Organizational, cultural, and process challenges
Security is often held in contrast to productivity. This is a normal trade-off and nothing to worry about. Traditionally, when developers and operations were separate, this conflict was managed at an organizational level. Developers pushed for more productivity and treated security requirements as the cost of doing business. Operations controlled the production environment and were responsible for access and security procedures. The DevOps movement brought down the wall between developers and operations. Now, speed of development often takes a front-row seat. Concepts such as continuous deployment deploying multiple times a day without human intervention were unheard of in most organizations. Kubernetes was designed for this new world of cloud-native applications. But, it was developed based on Google's experience. Google had a lot of time and skilled experts to develop the proper processes and tooling to balance rapid deployments with security. For smaller organizations, this balancing act might be very challenging and security could be weakened by focusing too much on productivity.
The challenges facing organizations that adopt Kubernetes are as follows:
- Developers that control the operation of Kubernetes might be less security-oriented
- The speed of development might be considered more important than security
- Continuous deployment might make it difficult to detect certain security problems before they reach production
- Smaller organizations might not have the knowledge and expertise to manage security properly in Kubernetes clusters
There are no easy answers here. You should be deliberate in striking the right balance between security and agility. I recommend having a dedicated security team (or at least one person focused on security) participate in all planning meetings and advocate for security. It's important to bake security into your system from the get-go.
In this section, we reviewed the many challenges you face when you try to build a secure Kubernetes cluster. Most of these challenges are not specific to Kubernetes, but using Kubernetes means there is a large part of your system that is generic and is unaware of what the system is doing.

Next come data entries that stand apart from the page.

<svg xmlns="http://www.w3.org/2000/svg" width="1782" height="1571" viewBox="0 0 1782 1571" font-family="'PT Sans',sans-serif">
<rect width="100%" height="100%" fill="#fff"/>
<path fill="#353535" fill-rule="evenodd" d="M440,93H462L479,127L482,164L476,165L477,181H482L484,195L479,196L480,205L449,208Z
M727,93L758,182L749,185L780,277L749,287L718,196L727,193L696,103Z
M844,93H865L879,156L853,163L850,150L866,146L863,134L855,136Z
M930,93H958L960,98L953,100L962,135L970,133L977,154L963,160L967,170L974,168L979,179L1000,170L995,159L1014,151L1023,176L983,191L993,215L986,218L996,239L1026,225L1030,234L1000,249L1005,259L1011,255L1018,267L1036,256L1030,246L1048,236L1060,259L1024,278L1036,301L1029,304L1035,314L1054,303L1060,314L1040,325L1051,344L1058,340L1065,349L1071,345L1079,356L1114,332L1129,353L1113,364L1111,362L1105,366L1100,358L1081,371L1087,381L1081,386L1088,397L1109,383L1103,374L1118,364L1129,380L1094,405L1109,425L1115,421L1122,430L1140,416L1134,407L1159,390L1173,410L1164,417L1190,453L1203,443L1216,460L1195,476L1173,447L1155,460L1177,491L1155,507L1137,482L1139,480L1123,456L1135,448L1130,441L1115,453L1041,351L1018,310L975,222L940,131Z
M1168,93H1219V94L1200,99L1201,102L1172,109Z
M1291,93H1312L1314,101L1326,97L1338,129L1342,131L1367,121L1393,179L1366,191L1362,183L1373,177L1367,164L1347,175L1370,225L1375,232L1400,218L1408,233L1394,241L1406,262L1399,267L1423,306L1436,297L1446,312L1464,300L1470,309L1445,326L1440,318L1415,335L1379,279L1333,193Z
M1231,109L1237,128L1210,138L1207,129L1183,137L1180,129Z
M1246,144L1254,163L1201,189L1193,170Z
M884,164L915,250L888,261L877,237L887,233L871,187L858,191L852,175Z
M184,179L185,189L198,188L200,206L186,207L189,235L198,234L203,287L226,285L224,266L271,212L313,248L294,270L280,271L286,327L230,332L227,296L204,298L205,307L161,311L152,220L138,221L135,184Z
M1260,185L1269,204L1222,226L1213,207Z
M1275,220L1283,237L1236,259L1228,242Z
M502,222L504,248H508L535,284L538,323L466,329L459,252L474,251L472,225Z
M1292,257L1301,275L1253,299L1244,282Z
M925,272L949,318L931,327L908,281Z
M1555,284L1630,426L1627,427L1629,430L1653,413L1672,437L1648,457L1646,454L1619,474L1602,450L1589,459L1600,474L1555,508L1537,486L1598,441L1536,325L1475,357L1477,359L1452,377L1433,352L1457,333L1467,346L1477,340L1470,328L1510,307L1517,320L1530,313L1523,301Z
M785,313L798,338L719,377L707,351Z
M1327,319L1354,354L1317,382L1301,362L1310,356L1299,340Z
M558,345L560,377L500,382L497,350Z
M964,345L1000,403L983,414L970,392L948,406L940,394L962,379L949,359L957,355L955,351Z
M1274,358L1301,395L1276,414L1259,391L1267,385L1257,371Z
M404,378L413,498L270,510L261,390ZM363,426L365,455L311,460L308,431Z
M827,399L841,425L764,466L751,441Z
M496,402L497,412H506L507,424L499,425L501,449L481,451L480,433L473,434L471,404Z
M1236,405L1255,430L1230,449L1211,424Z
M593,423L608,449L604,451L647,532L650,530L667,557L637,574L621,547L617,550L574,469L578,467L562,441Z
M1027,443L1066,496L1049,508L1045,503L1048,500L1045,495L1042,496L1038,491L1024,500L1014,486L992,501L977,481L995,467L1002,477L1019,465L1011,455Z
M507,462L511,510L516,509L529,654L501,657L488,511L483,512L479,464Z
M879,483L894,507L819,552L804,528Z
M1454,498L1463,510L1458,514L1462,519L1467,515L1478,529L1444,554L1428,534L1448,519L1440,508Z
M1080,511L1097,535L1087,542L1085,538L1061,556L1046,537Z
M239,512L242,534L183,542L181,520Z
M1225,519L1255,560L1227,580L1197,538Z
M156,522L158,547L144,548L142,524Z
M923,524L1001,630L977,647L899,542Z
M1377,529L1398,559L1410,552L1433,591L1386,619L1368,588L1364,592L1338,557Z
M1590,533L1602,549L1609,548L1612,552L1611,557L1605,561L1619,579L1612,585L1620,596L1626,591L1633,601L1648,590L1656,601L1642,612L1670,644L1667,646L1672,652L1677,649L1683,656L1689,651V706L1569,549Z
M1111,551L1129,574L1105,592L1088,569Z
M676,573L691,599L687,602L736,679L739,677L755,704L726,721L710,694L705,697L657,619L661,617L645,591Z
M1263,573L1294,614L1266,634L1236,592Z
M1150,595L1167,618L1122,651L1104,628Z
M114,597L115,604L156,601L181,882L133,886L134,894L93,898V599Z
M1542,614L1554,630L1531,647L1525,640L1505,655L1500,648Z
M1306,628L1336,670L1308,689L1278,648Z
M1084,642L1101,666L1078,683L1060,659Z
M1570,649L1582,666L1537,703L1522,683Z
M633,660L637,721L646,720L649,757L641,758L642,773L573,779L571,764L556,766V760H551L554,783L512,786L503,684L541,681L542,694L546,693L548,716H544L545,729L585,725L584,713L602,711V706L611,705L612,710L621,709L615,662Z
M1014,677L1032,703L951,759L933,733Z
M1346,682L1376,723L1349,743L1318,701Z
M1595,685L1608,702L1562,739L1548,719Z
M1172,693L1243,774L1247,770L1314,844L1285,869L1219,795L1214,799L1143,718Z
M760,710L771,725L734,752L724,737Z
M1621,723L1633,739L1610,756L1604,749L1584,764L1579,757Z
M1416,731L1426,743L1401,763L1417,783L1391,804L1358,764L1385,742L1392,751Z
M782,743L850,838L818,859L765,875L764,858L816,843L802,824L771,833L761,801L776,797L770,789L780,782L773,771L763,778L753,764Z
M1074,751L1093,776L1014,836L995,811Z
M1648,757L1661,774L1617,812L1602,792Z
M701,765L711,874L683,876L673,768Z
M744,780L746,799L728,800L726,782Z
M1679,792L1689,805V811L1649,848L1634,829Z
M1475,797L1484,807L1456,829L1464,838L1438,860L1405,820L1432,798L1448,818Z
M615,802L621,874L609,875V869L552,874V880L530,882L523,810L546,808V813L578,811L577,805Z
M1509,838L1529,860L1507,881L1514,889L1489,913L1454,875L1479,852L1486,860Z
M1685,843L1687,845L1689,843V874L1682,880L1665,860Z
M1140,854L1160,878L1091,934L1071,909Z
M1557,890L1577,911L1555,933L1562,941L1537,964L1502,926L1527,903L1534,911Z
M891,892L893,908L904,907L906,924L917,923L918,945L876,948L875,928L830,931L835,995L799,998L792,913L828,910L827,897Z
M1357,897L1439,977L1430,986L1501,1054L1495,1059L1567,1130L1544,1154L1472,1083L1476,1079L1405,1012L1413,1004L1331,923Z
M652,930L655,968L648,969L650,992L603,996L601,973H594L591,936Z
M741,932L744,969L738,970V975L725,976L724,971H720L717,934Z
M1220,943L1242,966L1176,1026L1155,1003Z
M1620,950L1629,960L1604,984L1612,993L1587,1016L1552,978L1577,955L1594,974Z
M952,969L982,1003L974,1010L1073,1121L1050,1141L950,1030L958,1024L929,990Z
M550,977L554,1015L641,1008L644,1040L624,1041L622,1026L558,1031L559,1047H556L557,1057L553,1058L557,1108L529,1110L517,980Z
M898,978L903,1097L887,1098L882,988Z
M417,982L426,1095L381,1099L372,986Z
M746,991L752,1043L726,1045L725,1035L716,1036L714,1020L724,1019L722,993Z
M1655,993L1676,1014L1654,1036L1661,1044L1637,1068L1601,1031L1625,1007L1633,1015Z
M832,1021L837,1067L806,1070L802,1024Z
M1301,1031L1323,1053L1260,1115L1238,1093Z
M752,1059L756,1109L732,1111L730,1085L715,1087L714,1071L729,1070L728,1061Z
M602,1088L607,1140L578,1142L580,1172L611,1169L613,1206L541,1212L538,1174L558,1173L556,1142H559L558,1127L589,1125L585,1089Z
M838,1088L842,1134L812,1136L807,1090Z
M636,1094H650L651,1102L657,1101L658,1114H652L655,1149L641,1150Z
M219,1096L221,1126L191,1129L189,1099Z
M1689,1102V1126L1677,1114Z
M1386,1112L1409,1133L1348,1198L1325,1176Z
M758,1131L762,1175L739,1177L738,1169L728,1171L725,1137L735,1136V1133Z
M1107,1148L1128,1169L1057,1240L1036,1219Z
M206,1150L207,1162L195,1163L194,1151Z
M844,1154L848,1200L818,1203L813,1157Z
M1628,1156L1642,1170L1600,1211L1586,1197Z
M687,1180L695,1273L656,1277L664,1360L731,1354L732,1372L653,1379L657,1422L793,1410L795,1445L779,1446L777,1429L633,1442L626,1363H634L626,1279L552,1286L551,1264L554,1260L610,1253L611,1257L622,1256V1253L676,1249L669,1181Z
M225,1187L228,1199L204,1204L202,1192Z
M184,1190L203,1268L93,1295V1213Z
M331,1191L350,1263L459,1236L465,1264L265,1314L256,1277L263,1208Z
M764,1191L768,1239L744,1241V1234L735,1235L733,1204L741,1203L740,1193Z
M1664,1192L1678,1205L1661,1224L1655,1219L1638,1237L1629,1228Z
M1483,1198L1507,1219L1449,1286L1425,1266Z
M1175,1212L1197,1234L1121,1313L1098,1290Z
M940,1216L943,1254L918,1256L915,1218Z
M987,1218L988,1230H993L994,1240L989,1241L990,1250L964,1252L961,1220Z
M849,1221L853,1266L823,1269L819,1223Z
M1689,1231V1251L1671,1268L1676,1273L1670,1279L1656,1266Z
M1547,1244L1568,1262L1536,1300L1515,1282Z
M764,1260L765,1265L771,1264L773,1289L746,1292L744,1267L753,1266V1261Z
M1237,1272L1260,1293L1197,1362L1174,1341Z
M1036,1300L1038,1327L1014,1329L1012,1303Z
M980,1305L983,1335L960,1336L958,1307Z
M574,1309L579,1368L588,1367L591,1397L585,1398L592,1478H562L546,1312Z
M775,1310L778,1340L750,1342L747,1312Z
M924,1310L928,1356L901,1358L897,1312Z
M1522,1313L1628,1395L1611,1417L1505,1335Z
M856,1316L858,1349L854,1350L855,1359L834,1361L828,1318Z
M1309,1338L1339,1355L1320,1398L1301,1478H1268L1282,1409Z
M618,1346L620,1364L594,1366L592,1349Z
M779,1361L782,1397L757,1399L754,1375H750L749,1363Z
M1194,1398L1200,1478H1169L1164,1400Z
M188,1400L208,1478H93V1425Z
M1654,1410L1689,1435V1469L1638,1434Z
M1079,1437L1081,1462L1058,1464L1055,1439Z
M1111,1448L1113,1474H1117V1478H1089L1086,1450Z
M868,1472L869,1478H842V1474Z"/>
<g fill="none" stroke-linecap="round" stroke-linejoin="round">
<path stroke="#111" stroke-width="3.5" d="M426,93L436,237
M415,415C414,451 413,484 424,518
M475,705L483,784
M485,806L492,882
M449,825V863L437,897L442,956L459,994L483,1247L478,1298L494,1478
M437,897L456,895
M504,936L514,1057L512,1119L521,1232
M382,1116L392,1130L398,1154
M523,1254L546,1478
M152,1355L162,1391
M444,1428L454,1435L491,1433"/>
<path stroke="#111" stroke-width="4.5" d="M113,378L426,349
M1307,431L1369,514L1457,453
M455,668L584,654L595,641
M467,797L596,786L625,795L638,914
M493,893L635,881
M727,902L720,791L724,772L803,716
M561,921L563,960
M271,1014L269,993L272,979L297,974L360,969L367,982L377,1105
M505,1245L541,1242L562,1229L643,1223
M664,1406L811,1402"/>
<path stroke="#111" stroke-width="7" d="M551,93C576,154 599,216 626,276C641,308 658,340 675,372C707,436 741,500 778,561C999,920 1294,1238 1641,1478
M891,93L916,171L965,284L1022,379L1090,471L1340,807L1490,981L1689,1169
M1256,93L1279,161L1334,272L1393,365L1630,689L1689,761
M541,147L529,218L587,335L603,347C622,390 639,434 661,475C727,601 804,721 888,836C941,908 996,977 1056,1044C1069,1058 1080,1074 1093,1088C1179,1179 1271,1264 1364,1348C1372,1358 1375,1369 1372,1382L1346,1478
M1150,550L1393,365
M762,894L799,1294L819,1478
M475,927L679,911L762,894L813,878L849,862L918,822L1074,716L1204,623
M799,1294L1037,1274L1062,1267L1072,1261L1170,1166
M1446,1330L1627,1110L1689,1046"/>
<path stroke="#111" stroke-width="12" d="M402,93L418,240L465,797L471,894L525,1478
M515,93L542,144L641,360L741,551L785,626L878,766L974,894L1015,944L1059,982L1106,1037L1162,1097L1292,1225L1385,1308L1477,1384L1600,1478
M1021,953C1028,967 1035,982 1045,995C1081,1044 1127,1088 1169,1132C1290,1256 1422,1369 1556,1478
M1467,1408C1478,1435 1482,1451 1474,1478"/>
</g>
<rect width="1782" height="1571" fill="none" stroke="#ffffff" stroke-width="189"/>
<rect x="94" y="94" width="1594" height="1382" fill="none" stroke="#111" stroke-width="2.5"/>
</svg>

This can pose problems when trying to lock down a system. The challenges are spread across different levels:
- Node challenges
- Network challenges
- Image challenges
- Configuration and deployment challenges
- Pod and container challenges
- Organizational and process challenges
In the next section, we will look at the facilities Kubernetes provides to address some of those challenges. Many of the challenges require solutions at the larger system scope. It is important to realize that just utilizing all of Kubernetes' security features is not enough.